Cohere Launches Embed 4

cohere.com

96 points by rekovacs 4 days ago


simonw - 4 days ago

I have huge respect for Cohere and this embedding model looks like it could be best-in-class, but I find it hard to commit to a proprietary embedding model that's only available via an API when there are such good open weight models available.

I really like the approach Nomic take: their most recent models are available via their API or as open weights for non-commercial use only (unless you buy a license). They later relicense their older models under Apache 2.0 licenses.

This gives me confidence that I can continue to use my calculated vectors in the future even if Nomic's model is no longer available because I can run the local one instead.

Nomic Embed Vision 1.5 for example started out as CC-BY-NC-4.0 but was later relicensed to Apache 2.0: https://www.nomic.ai/blog/posts/nomic-embed-vision

xfalcox - 4 days ago

No downloadable open weights ?

Looks like I'll stay on [bge-m3](https://huggingface.co/BAAI/bge-m3)

lukebuehler - 4 days ago

I just started to look into multi-modal embedding models recently, and I was surprised how few options there are.

For example, Google's model only supports 30 text tokens [1]!!

This is definitely a welcome addition.

Any pointers to similarly powerful embedding models? I'm looking specifically for text and images? I wish there'd be also one that could do audio and video, but I don't think that exists.

[1] https://cloud.google.com/vertex-ai/generative-ai/docs/embedd...

neom - 4 days ago

Curious for those in the industry, is there room for Cohere? Apparently they are doing very well in the enterprise, however recently I found myself wondering what their long term value prop is.

podgietaru - 4 days ago

I built a little RSS Reader / Aggregator that uses Cohere in order to do some arbitrary classification into different topics. I found it incredibly cheap to work with, and pretty good overall at classifying even with very limited inputs.

I also built this into a version of an OpenSource read it later app.

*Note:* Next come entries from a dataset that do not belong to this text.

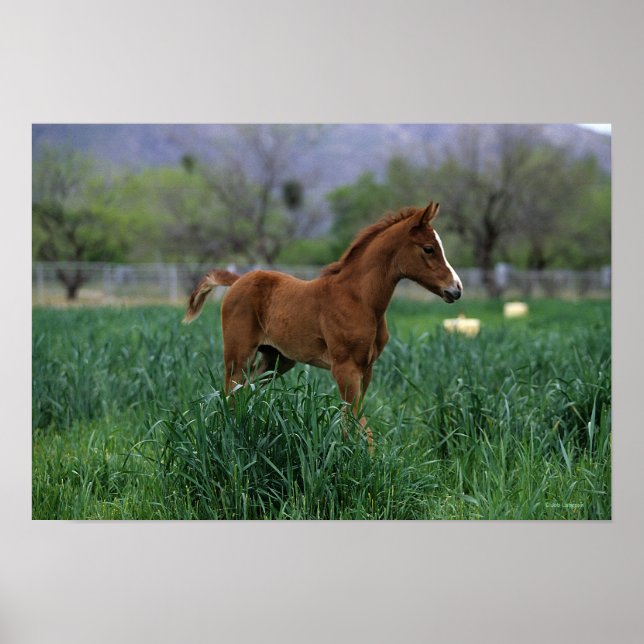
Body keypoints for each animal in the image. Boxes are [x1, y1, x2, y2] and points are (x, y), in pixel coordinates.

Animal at [183, 201, 462, 447]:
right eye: (429, 249)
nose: (456, 289)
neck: (360, 299)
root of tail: (238, 280)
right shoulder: (344, 367)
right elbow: (357, 422)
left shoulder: (366, 368)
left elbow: (354, 420)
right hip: (237, 354)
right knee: (230, 394)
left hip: (276, 359)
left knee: (245, 391)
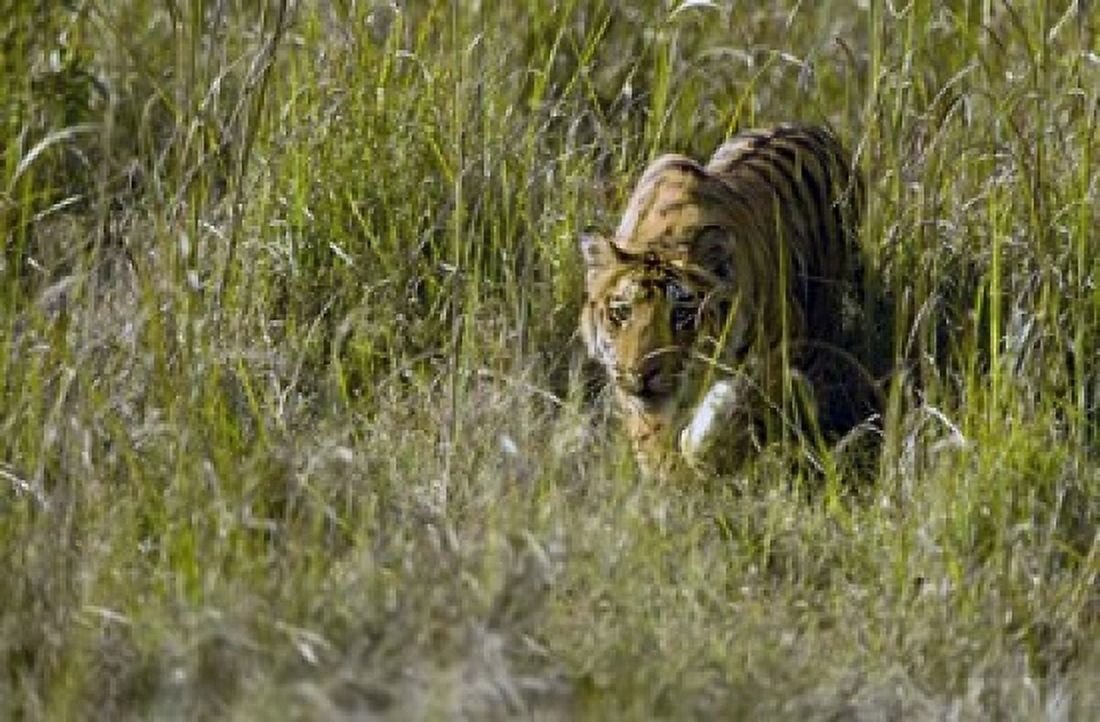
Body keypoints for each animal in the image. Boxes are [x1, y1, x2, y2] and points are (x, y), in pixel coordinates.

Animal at [579, 123, 867, 476]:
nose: (642, 374)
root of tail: (812, 127)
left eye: (682, 316)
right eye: (622, 312)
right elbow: (652, 431)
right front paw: (666, 468)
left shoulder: (781, 346)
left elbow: (736, 405)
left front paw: (700, 450)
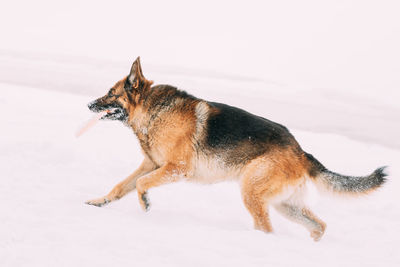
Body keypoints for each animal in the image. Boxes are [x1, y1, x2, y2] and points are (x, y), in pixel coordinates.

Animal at [86, 57, 386, 242]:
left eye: (110, 94)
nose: (89, 105)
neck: (153, 110)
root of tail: (301, 152)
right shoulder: (151, 165)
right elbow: (121, 186)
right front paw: (100, 202)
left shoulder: (175, 169)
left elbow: (141, 185)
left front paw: (146, 203)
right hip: (285, 205)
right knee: (319, 226)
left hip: (252, 193)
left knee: (267, 229)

You can check it out here: https://github.com/aws-samples/rss-aggregator-using-cohere-e...

moojacob - 4 days ago

Seems to under-perform voyage-3-large on the same benchmark. At the same time, I'm unsure how useful benchmarks are for embeddings.

pencildiver - 4 days ago

I'm a huge fan of Cohere. We were highlighted in the launch post and use their V3 text embeddings in production: https://www.searchagora.com/

We're switching to the V4 to store unified embeddings of our products. From the early tests we ran, this should help with edge case relevancy (i.e. when a product's image and text mismatch, thus creating a greater need for multi-modal embeddings) and improve our search speed by ~100ms.

cahaya - 4 days ago

Wondering how this compares to the Gemini (preview) embeddings as they seem to perform significantly better than OpenAI embeddings 3 large. I don't see any MTEB scores so hard to compare.

BrandiATMuhkuh - 4 days ago

This is really great. I'll use it asap. I'm working with enterprise clients in the AEC space. Having a model that actually understands documents with messy data (drawings, floor plans, books, norms, ...) will be great.

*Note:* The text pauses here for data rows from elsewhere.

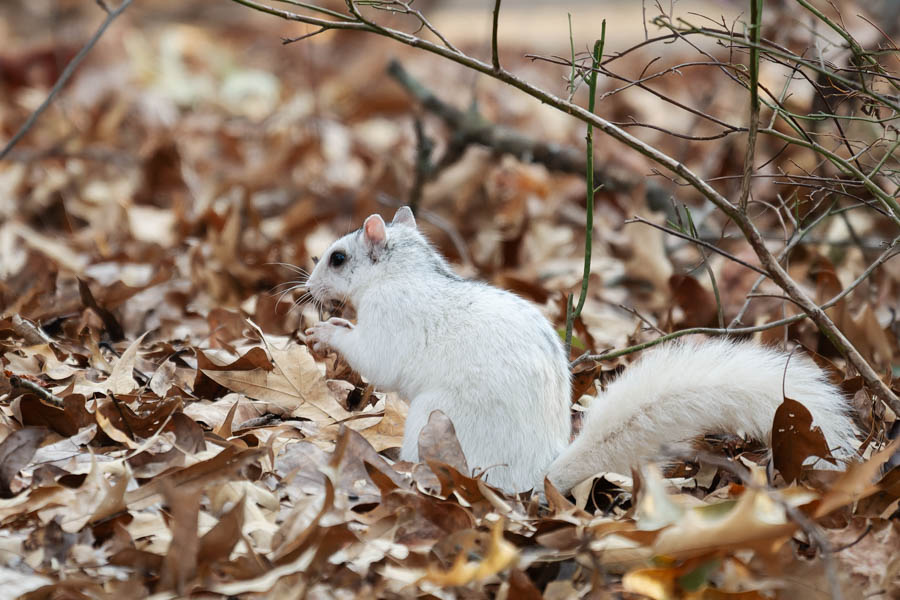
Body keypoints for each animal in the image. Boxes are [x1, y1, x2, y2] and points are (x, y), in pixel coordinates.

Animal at [303, 207, 859, 494]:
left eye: (338, 258)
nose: (306, 289)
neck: (403, 274)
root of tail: (539, 477)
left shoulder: (394, 319)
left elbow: (377, 359)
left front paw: (328, 331)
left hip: (437, 422)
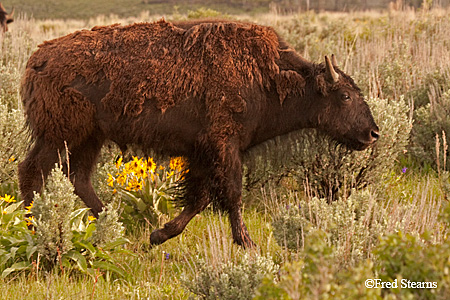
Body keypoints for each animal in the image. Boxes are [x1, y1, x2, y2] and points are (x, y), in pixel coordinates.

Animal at [17, 19, 378, 247]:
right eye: (344, 95)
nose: (373, 133)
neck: (268, 77)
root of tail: (36, 58)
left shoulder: (203, 152)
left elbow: (200, 198)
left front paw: (158, 235)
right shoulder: (224, 145)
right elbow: (231, 193)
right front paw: (247, 243)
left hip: (89, 138)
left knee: (78, 178)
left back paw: (113, 224)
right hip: (60, 136)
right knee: (31, 171)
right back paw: (33, 226)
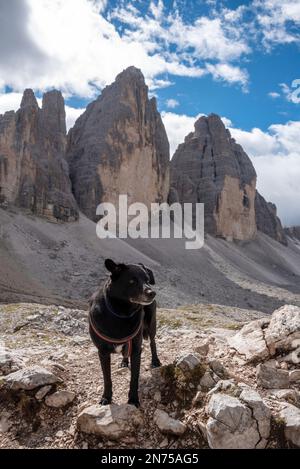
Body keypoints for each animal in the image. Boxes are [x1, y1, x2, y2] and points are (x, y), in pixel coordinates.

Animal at [88, 258, 161, 408]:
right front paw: (106, 398)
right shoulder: (102, 352)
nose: (152, 293)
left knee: (153, 343)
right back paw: (124, 361)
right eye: (132, 281)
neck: (122, 313)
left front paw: (133, 400)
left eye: (147, 279)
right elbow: (107, 378)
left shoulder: (137, 350)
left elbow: (134, 378)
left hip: (151, 324)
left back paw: (155, 361)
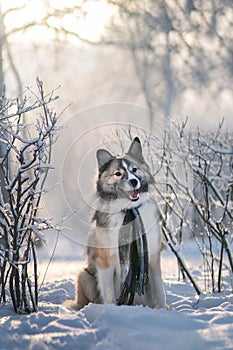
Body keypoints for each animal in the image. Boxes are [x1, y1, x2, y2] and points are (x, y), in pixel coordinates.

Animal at [63, 138, 166, 310]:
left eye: (134, 170)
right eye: (118, 174)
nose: (133, 181)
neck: (128, 210)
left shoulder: (152, 258)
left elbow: (159, 291)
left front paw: (163, 310)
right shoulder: (105, 262)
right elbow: (109, 294)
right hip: (84, 276)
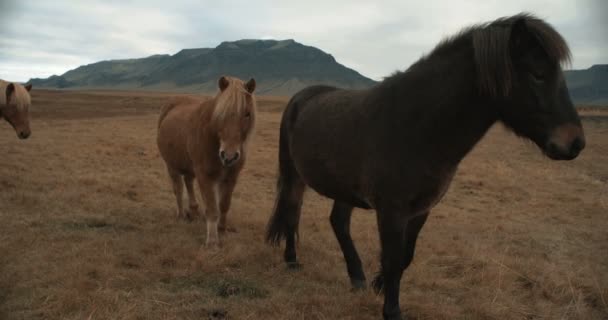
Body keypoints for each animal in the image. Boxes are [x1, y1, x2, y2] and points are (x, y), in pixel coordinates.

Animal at [158, 76, 255, 249]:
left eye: (247, 114)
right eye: (221, 114)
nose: (229, 156)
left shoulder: (231, 177)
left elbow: (224, 205)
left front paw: (222, 229)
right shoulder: (205, 176)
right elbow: (212, 208)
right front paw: (212, 241)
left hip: (189, 167)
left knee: (188, 182)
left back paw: (194, 210)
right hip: (172, 166)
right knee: (178, 188)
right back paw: (181, 215)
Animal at [264, 13, 584, 320]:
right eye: (537, 74)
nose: (576, 143)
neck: (417, 127)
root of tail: (301, 97)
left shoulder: (421, 209)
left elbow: (405, 256)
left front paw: (379, 285)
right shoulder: (391, 209)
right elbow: (393, 259)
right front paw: (392, 310)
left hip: (344, 188)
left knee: (338, 223)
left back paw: (357, 277)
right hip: (294, 174)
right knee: (292, 210)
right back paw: (292, 260)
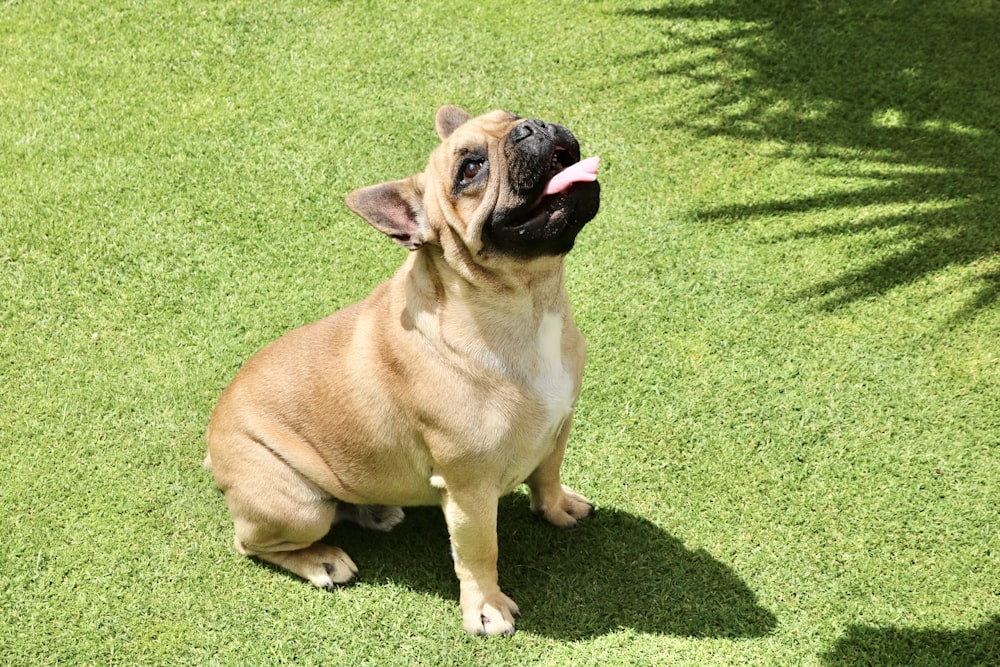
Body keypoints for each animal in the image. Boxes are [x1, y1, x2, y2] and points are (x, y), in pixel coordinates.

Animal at [205, 105, 600, 636]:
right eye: (469, 169)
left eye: (513, 114)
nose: (531, 127)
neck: (529, 300)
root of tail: (212, 444)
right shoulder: (469, 490)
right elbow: (480, 553)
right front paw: (485, 607)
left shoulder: (559, 426)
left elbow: (548, 475)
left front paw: (557, 508)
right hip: (297, 506)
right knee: (251, 543)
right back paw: (320, 559)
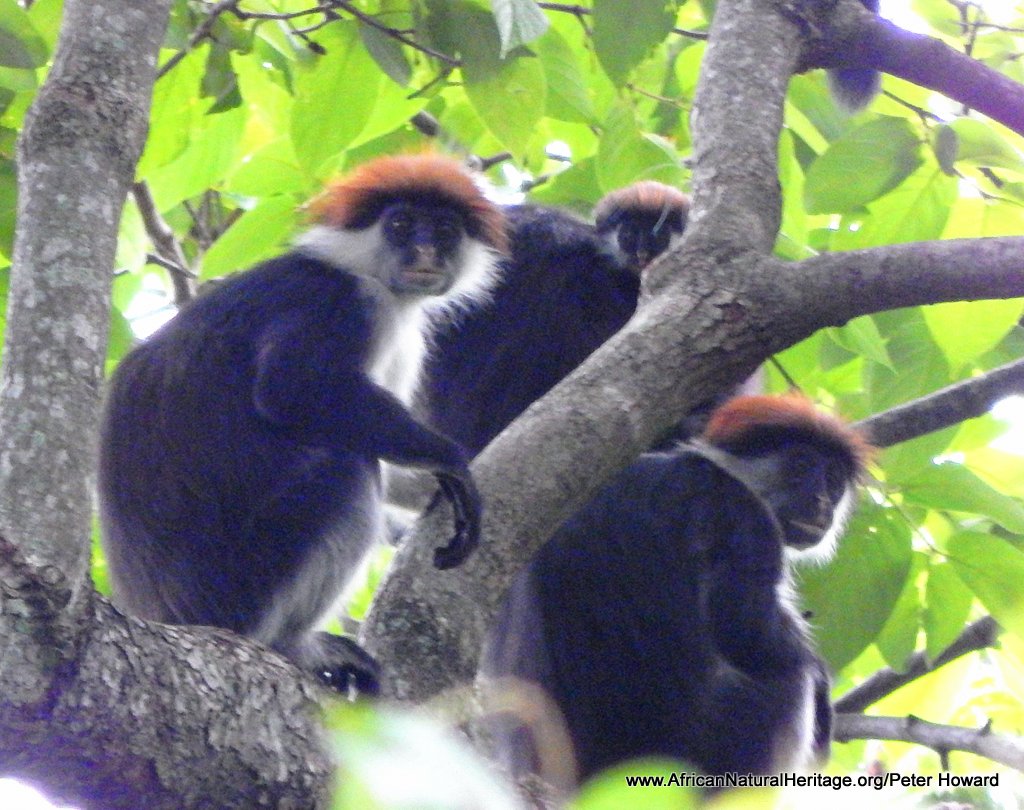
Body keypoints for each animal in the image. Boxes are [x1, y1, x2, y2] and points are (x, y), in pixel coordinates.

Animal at [99, 151, 507, 692]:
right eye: (400, 224)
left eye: (443, 229)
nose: (424, 250)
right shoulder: (338, 301)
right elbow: (291, 391)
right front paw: (452, 461)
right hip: (243, 584)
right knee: (345, 469)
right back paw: (290, 644)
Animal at [483, 395, 868, 790]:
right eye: (801, 465)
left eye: (833, 480)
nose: (822, 501)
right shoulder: (742, 513)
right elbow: (751, 638)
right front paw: (818, 676)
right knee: (789, 680)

The current situation of chunking and transforming is such a messy situation.

tiffanyh - 4 days ago

Can someone help me understand what Cohere does.

Do they just host open source models - so you can get them up and going faster?

If so, what’s their moat?

What prevents AWS from doing the same thing?

moralestapia - 4 days ago

A bit expensive but the benchmarks look quite good!

distantsounds - 4 days ago

so which stolen properties were used to train this model?